Selected excerpt
────────

21st
21st

Reputation: 2111

Why does the memory address of a struct reference change?

I have a struct and a method that's working on the structs reference. The pointer address is changing every time I call the method. Why is it like that?

Code

package main

import "k8s.io/contrib/compare/Godeps/_workspace/src/github.com/emicklei/go-restful/log"

type Whatever struct{
    Name string
}

func (whatever *Whatever) GetNameByReference() (string) {
log.Printf("Whatever.GetNameByReference() memory address: %v", &whatever)

    return whatever.Name
}

func evaluateMemoryAddressWhenNotWritingAnything()  {
    whatever := Whatever{}

    whatever.GetNameByReference()
    whatever.GetNameByReference()
    whatever.GetNameByReference()
}

func main() {
    evaluateMemoryAddressWhenNotWritingAnything()
}

Output:

log.go:30: Whatever.GetNameByReference() memory address: 0xc420034020
log.go:30: Whatever.GetNameByReference() memory address: 0xc420034030
log.go:30: Whatever.GetNameByReference() memory address: 0xc420034038

Upvotes: 5

Views: 3794

Answers (3)

Uvelichitel
Uvelichitel

Reputation: 8490

Calling method

func (whatever *Whatever) GetNameByReference() (string) {

is much the same as calling function providing receiver as first argument

func GetNameByReference(whatever *Whatever) (string) {

Go calling convention is to always pass arguments copy_by_value. So each time you call whatever.GetNameByReference() it receives fresh copy of whatever which itself holds same *Whatever address. As already written doing

log.Printf("Whatever.GetNameByReference() memory address: %v", whatever) //instead of &whatever

will log the same whatever value which is address.

────────

Exercise set
1 > Which memory addresses does the output in the Go struct-reference question print?
2 > Continue the text about the Go struct's changing memory address from its last sentence.

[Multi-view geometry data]
────────

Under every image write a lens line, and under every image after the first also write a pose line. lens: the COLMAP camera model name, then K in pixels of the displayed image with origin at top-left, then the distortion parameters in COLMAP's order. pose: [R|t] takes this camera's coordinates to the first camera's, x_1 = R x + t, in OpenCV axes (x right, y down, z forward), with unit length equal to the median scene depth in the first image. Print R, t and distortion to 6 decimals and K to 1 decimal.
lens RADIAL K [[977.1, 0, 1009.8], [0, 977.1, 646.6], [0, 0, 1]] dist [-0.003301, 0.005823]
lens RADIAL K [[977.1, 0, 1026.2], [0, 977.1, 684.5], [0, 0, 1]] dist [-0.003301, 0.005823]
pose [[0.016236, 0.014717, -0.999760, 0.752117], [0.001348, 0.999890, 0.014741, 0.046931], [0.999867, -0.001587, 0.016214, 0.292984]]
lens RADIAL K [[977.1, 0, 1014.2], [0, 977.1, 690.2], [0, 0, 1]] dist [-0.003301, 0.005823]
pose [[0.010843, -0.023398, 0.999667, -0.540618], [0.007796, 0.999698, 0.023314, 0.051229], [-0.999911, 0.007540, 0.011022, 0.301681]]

────────

Exercise results
1 > 0xc420034020, 0xc420034030, 0xc420034038

2 >
Upvotes: 0

Volker
Volker

Reputation: 42413

Never think and never talk about references. Go has no notion of "reference", everything is a value. Some things are pointer values. Your problem stems from thinking about *X as "a reference to an X" which it isn't: It is a value holding the memory address of an X (or nil).

So in func (whatever *Whatever) the variable whatever is a pointer to a Whatever. The value of whatever is the memory address of the Whatever the pointer points to. You would like to print this memory address, i.e. the value of whatever.

You do Printf("%v", &whatever). Remember: whatever is a variable (holding a memory address). So &whatever is the address of the variable itself: &whatever is of type **Whatever. What you find at the address &whatever is not the value you are interested in; it is just the temporary variable used to store the address of the original Whatever. Of course this temporary variable is not pinned in memory an may change freely.

You should do Printf("%p", whatever). The verb %p is for pointer values and whateveris a pointer and you are interested in its value, so print this value.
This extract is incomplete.